Nada contra críticas ao Lula,
porque presidentes foram feitos para serem criticados,
mesmo. Mas tratar como tratou a minha festa favorita me
deixou passado.
Ainda guardo na memória
as festas juninas que fui ver
em Aracaju. Foi como se
abrissem as cortinas dos tempos, com o Nordeste de hoje refletindo meu sul de Minas dos
anos 50. Antes que junho termine, ainda irei a outro centro nordestino de música junina, dançarei ao som de Luiz
Gonzaga e Dominguinhos, de
Assis Valente e Alceu Valença.
Minha amiga Danuza viu
no bigodinho de Lula a elegia
ao atraso, do Jeca Tatu, de
Monteiro Lobato. Mas nossos
caipiras não são assim.
Certa vez conversava com o
embaixador Walther Moreira
Salles sobre o fato de a imprensa, em uníssono, "acusar"
o então presidente Itamar
Franco de caipira. Sábio e cosmopolita, o embaixador retificou. "Não é caipira, não. Caipira é um sujeito ladino, que
sabe compreender o mundo a
partir do que aprende em seu
canto.
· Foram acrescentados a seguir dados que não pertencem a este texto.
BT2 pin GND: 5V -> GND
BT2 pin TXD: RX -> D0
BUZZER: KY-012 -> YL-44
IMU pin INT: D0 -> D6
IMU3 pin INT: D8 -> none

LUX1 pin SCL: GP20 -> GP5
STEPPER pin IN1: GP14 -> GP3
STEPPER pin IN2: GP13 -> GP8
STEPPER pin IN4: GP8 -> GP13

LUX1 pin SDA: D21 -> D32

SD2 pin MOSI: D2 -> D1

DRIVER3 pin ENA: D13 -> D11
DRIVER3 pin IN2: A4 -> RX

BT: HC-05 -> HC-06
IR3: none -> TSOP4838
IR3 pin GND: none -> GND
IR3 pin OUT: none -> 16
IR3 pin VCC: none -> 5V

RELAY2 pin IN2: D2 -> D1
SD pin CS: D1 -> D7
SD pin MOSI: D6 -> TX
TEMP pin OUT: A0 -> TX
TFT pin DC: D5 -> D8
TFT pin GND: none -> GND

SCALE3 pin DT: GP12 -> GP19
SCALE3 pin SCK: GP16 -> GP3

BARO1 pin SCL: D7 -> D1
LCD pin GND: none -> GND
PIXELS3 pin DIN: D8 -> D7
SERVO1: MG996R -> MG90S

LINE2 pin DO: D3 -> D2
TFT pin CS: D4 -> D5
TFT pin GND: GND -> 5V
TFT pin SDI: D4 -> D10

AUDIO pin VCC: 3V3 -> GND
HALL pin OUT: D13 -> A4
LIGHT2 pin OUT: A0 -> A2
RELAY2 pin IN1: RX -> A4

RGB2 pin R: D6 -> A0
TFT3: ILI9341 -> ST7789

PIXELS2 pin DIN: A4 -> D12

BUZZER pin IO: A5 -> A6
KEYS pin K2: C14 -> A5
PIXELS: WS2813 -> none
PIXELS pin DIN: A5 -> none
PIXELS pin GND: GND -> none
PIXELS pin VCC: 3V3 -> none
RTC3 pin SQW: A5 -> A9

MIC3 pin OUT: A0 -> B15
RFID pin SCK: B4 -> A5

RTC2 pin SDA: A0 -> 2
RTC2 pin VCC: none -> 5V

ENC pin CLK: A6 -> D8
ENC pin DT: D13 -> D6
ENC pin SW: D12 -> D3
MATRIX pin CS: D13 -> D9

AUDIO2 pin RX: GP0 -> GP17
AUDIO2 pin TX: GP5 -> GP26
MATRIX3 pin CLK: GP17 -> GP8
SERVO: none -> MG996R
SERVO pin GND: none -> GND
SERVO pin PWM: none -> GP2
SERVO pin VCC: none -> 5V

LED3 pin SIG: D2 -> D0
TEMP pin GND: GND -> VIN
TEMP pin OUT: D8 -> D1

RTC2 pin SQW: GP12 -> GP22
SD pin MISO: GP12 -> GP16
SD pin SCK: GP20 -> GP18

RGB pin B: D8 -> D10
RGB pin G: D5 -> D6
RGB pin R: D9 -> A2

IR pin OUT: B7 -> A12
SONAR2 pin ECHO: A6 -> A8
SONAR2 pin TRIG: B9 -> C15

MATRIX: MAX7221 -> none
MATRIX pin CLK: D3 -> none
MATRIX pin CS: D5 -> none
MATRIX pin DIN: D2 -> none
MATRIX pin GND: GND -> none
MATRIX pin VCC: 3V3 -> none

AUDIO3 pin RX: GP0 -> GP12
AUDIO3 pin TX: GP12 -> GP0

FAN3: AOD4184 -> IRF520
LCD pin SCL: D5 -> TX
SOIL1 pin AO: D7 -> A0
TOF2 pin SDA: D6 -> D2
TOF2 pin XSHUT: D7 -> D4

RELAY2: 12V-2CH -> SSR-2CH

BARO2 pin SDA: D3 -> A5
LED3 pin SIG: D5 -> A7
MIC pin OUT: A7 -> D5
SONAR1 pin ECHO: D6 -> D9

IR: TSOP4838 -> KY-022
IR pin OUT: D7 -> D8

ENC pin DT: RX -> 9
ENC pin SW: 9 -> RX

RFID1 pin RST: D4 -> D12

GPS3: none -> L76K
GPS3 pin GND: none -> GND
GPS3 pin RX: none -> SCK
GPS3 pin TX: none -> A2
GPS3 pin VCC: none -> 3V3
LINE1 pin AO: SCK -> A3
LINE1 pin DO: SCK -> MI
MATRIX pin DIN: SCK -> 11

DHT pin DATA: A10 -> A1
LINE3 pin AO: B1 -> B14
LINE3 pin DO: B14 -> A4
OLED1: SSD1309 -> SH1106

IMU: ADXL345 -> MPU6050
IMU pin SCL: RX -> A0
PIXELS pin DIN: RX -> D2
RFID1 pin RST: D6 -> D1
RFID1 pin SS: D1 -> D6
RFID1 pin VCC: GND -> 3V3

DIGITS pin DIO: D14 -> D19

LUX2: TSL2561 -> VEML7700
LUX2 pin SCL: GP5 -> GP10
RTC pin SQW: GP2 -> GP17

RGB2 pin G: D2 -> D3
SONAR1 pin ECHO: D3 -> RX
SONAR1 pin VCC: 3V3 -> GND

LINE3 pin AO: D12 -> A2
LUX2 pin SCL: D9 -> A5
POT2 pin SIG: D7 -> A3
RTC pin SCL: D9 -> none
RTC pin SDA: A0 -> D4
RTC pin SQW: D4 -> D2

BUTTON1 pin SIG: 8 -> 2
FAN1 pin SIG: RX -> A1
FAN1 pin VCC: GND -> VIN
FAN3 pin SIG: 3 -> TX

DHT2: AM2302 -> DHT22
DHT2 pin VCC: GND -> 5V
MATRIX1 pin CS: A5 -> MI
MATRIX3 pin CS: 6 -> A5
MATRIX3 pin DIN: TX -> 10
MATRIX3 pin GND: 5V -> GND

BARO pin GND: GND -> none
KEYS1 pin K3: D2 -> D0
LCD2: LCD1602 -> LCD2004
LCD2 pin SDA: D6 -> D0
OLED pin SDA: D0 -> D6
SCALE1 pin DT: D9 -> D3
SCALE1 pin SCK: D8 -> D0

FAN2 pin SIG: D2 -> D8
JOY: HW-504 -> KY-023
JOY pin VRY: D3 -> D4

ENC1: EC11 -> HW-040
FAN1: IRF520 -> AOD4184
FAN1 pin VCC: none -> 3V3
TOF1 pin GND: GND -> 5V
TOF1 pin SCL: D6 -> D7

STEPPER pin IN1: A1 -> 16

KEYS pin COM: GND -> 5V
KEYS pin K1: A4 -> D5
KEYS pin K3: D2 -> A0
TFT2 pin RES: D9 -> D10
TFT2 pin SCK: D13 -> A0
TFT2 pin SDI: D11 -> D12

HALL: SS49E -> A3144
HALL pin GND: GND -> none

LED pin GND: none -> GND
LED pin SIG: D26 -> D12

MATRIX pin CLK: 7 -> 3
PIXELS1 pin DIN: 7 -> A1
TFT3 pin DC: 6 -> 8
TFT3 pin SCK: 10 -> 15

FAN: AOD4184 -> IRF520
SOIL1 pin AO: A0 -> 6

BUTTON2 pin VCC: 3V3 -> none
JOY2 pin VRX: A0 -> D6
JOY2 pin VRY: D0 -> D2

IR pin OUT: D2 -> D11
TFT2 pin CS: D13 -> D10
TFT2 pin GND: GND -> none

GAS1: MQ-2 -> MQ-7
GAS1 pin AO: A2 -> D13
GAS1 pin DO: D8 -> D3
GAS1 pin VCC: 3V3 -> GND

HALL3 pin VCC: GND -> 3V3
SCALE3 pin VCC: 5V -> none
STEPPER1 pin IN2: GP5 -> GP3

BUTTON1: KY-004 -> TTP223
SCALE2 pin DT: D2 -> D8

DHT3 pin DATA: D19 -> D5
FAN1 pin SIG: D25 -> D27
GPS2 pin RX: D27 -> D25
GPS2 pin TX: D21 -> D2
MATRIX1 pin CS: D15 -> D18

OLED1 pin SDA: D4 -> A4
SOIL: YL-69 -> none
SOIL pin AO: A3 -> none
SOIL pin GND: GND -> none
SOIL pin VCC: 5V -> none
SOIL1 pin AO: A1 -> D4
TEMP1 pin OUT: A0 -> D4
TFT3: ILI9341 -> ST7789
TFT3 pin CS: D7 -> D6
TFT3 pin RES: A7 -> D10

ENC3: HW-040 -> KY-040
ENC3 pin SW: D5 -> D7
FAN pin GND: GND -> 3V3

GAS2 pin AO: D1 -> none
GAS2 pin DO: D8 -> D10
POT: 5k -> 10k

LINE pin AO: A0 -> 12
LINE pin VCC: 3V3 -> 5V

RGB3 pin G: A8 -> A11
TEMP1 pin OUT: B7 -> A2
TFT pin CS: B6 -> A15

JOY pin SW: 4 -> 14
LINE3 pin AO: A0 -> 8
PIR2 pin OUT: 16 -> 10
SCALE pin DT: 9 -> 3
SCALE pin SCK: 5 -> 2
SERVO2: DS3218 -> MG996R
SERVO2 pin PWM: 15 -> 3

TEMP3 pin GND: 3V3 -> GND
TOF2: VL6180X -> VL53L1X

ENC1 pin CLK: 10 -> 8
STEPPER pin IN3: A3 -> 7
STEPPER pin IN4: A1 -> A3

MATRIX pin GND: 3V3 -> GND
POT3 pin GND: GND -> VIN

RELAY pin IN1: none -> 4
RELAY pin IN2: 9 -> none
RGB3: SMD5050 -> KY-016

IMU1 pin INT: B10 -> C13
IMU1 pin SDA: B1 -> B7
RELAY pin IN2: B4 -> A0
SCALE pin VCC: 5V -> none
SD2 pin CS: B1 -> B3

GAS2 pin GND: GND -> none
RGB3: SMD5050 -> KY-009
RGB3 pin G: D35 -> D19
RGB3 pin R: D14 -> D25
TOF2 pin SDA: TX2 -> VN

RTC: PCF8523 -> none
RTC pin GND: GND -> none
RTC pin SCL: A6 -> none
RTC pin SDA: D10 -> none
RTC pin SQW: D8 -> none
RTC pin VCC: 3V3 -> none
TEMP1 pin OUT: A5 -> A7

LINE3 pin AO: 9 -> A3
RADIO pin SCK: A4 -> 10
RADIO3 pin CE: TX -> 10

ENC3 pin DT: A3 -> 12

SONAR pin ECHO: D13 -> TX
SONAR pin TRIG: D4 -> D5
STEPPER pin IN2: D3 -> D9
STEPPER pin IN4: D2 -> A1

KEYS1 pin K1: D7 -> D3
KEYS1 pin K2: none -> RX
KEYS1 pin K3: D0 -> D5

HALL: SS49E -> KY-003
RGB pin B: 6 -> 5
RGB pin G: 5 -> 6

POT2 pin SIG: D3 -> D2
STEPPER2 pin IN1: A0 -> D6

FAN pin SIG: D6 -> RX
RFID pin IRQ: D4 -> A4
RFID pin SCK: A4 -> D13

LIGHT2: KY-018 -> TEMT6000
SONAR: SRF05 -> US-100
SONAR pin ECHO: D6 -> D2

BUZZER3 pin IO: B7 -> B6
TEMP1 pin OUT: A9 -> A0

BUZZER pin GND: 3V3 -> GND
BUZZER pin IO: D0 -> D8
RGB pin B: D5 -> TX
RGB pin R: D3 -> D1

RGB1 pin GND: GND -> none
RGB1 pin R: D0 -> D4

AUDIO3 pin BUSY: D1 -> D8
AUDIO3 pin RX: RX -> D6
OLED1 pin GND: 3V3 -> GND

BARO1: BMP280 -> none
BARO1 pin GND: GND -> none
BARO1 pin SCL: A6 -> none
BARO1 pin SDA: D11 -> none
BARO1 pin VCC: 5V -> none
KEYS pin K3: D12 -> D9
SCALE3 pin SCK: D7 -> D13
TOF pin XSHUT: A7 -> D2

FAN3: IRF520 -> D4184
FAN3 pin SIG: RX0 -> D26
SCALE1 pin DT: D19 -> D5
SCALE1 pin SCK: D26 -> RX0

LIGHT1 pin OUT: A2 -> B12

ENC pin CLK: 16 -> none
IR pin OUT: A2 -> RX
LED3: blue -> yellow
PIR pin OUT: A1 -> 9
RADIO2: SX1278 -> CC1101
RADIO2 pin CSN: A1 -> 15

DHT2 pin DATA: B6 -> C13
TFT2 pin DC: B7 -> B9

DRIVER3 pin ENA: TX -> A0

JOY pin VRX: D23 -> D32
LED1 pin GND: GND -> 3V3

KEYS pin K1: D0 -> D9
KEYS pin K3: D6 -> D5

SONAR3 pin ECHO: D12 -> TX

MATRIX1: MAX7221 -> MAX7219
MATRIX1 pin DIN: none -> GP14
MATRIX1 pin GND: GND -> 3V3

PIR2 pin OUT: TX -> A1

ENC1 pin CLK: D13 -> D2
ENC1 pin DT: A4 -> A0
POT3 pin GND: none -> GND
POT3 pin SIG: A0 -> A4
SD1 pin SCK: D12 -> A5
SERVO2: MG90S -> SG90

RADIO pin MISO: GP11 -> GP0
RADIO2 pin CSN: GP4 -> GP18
O Itamar é diferente: é
provinciano." E toca a contar
histórias e histórias sobre a sabedoria caipira.
Longe de mim enaltecer a
falta de estudos, que é para ser
lamentada, não celebrada.
Mas o caipira não. O caipira é
coisa nossa, como a goiabada
cascão, que Assis Chateaubriand pretendeu introduzir
na cozinha francesa.
São curiosas essas mudanças ocorridas na vida nacional. Historicamente, talvez o
Rio de Janeiro seja a única região do país infensa a festas
juninas. Desde o século passado era uma cidade cosmopolita, porta de entrada do Brasil.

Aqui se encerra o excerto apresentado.